Rudy Aernoudt

Y a-t-il réellement motif à faire la fête pour les 175 ans de libéralisme?

Que les libéraux du nord du pays aient célébré le 175e anniversaire du mouvement avec ceux du sud, est à saluer: nous avons besoin d’une politique et d’une vision nationales, pas seulement régionales.

Mais y a-t-il réellement motif à faire la fête ? Revenons-en un instant aux fondements du libéralisme – pas aux partis, mais à l’idéologie.

John Locke,le père du libéralisme, prônait la liberté des citoyens et la limitation des pouvoirs de l’Etat et de l’Eglise. Il appelait par ailleurs de ses voeux une économie de marché, fondée sur la propriété privée et les mécanismes de marché.
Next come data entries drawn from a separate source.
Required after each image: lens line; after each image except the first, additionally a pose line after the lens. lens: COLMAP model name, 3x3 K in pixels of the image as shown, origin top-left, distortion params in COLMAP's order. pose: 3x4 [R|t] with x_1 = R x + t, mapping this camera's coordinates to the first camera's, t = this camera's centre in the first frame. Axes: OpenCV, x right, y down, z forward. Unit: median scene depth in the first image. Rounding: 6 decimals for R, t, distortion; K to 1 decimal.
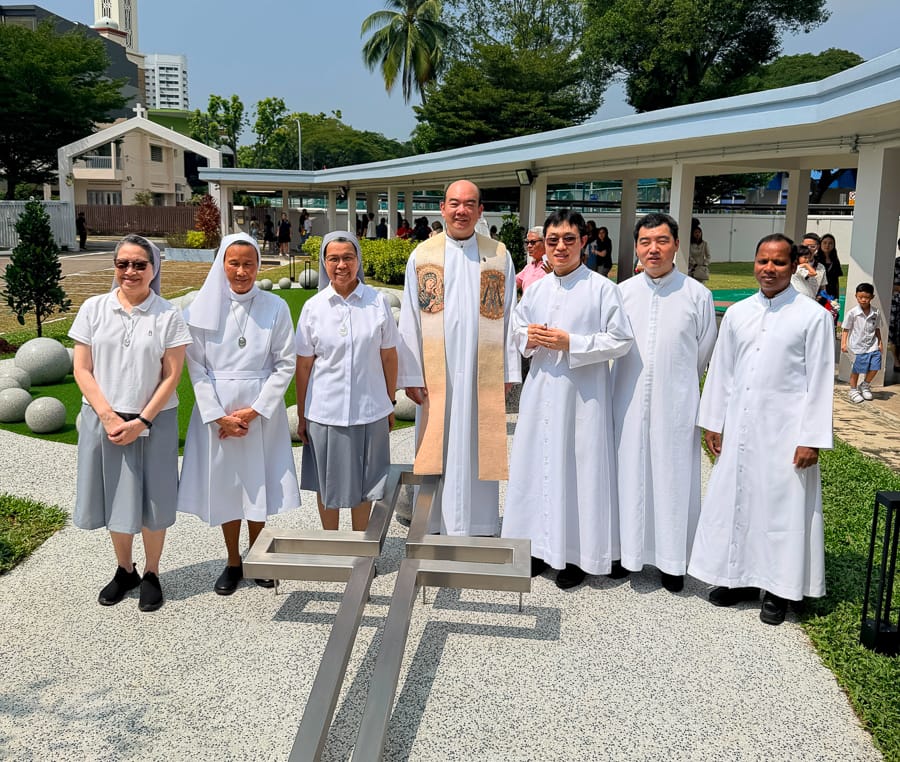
lens RADIAL K [[831.3, 0, 435.5], [0, 831.3, 333.5], [0, 0, 1]] dist [0.060226, 0.000000]
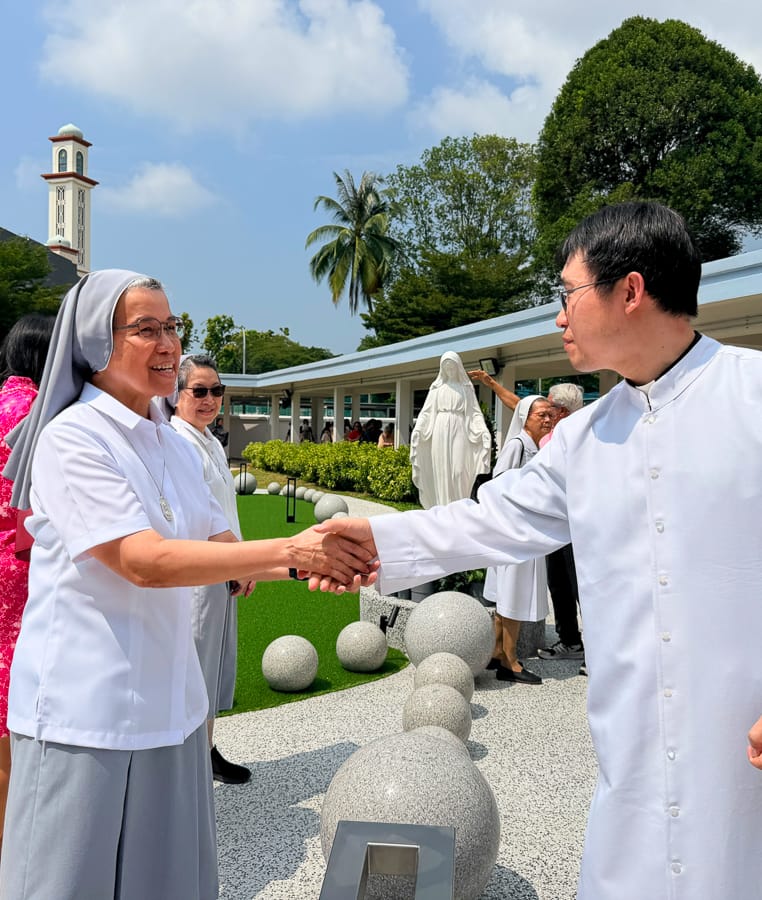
lens RADIAL K [[831.3, 0, 376.9], [0, 831.3, 451.8], [0, 0, 1]] dist [0.060226, 0.000000]
pose [[0.999985, 0.003415, -0.004291, -0.002334], [-0.003887, 0.993305, -0.115453, 0.000872], [0.003868, 0.115468, 0.993304, 0.038877]]
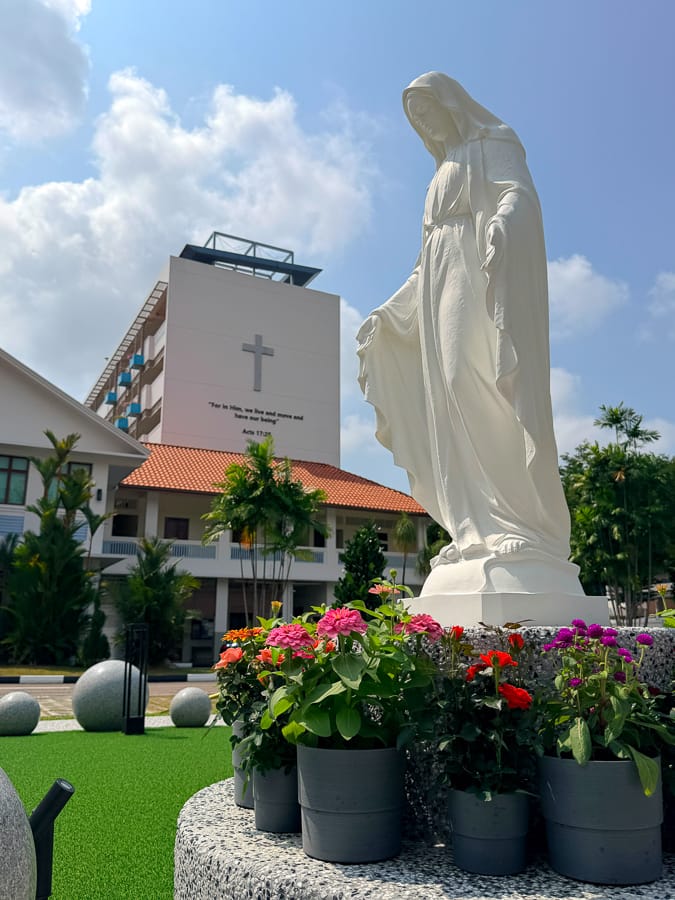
lens RADIAL K [[750.0, 0, 336.5], [0, 750.0, 451.8], [0, 0, 1]] dist [0.066894, -0.030977]
pose [[0.513670, -0.224938, -0.827977, 0.024923], [-0.114696, 0.938358, -0.326081, 0.003560], [0.850287, 0.262464, 0.456207, 0.115498]]
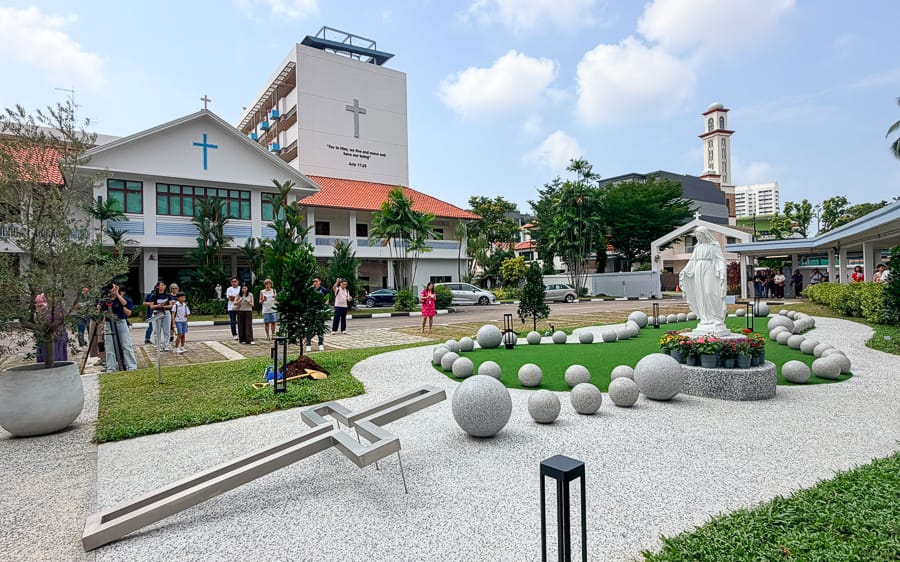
lens RADIAL K [[468.5, 0, 450.9], [0, 468.5, 276.3], [0, 0, 1]] dist [-0.001195, 0.001381]
pose [[0.627156, -0.041267, -0.777800, 0.046026], [-0.079818, 0.989933, -0.116881, 0.003922], [0.774793, 0.135385, 0.617549, 0.034072]]
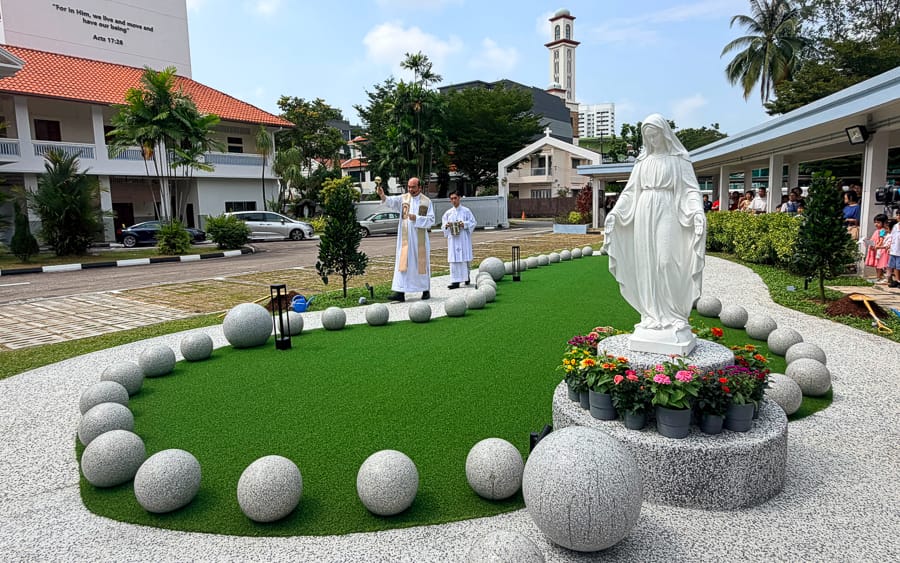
lens RADIAL K [[543.9, 0, 446.9], [0, 543.9, 265.8], [0, 0, 1]] dist [0.001268, -0.002599]
pose [[0.838994, 0.023747, -0.543623, 0.016508], [-0.039094, 0.999096, -0.016692, -0.005649], [0.542735, 0.035257, 0.839164, 0.078057]]
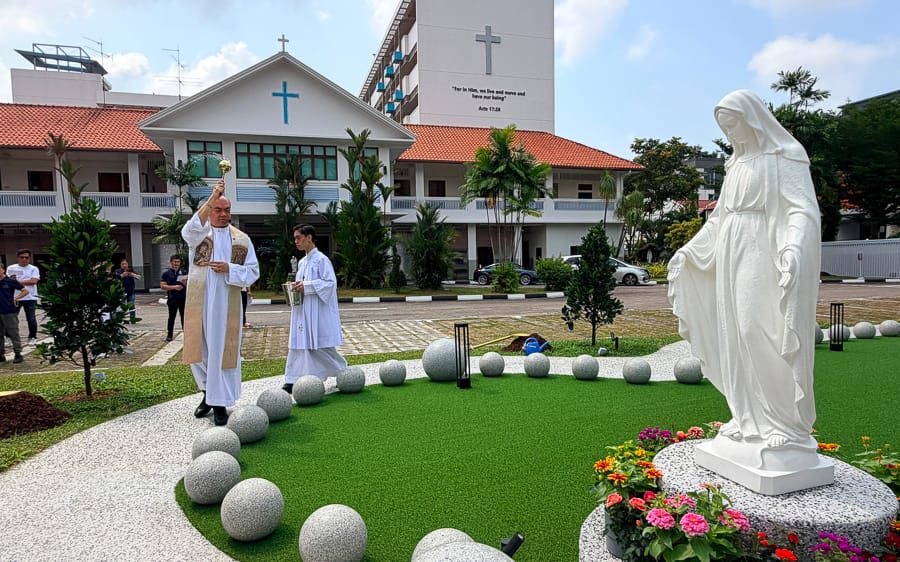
lens RADIAL K [[543.9, 0, 444.0], [0, 543.9, 294.7], [0, 0, 1]] dist [0.001268, -0.002599]
pose [[0.342793, 0.043838, -0.938388, 0.028445], [-0.112890, 0.993594, 0.005179, -0.007821], [0.932603, 0.104159, 0.345546, 0.104094]]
Ce philosophe du 17e siècle aurait-il qualifié le système belge de libéral ? Pour Trends-Tendances, je me concentrerai sur le volet économique de l’idéologie.

Ces 175 ans de libéralisme ont-ils débouché sur un modèle dans lequel le pouvoir de l’Etat est limité ? Il y a près de deux siècles, le pays était dirigé par cinq ministres ; aujourd’hui, il en compte 52. Aussi futile que puisse sembler cette considération, elle montre le pouvoir que s’arroge insidieusement l’Etat. Il y a 175 ans, les dépenses publiques représentaient 9% du PIB ; en 2022, elles devraient atteindre 55%, soit plus que les dépenses privées. La Belgique est, après la France, l’Etat le plus interventionniste d’Europe. Elle est donc plus proche du communisme que du libéralisme.

L’interventionnisme de l’Etat est, de loin, la principale raison de la suffocation de l’entrepreneuriat.

La part idéale des dépenses publiques est difficile à déterminer et varie selon les pays. Une analyse de 17 études enseigne néanmoins que le chiffre devrait être compris entre 35% et 42% du PIB. La question est toutefois moins celle de l’ampleur des dépenses publiques que de leur efficacité. Vu sa deuxième place en la matière, la Belgique devrait logiquement offrir des services publics de très grande qualité. Or elle pointe, affirme une étude de l’association patronale flamande VOKA, à la 16e place.

Pour Adam Smith, le père du volet économique du libéralisme, l’Etat doit assumer un certain nombre de tâches fondamentales. En voici deux. La Belgique dépense 20% de plus que les pays de l’OCDE pour lutter contre la pauvreté mais, avec un habitant sur cinq qui vit sous le seuil de pauvreté, elle se situe au niveau de la Pologne et de la Hongrie. Quant à son enseignement, son joyau d’antan, il produit entre 20% (Communauté flamande) et 25% (Communauté française) d’élèves qui n’atteignent pas le niveau de référence, c’est-à-dire qui ne sont pas en mesure de comprendre un texte ordinaire. Son enseignement est pourtant 25% plus cher que celui de la moyenne de l’OCDE.

Associées à une déplorable inefficacité, ces dépenses publiques élevées, qui se traduisent par des impôts pénalisants et des déficits importants (oui, cela va de pair), minent l’entrepreneuriat. D’après mes calculs, le coefficient de détermination entre le niveau d’ingérence de l’Etat et l’entrepreneuriat s’établit à -61%. L’interventionnisme public est donc, de loin, la principale raison de la suffocation de l’entrepreneuriat.

Soutenir l’entrepreneuriat, c’est faire en sorte que ceux qui en sont capables prennent leur sort en main, exploitent leurs talents. C’est encourager les chômeurs de longue durée à travailler et leur faire comprendre que le chômage n’est pas un statut mais une aide temporaire. C’est le propre du libéralisme économique que d’encourager les gens à entreprendre et à travailler et, avec les fruits de ce travail, d’aider ceux qui, malgré leurs efforts, échouent. Pas l’inverse.

On voit donc que le libéralisme n’a pas su imprimer sa marque sur le modèle belge. Bonne nouvelle: les 175 prochaines années devraient être bien remplies.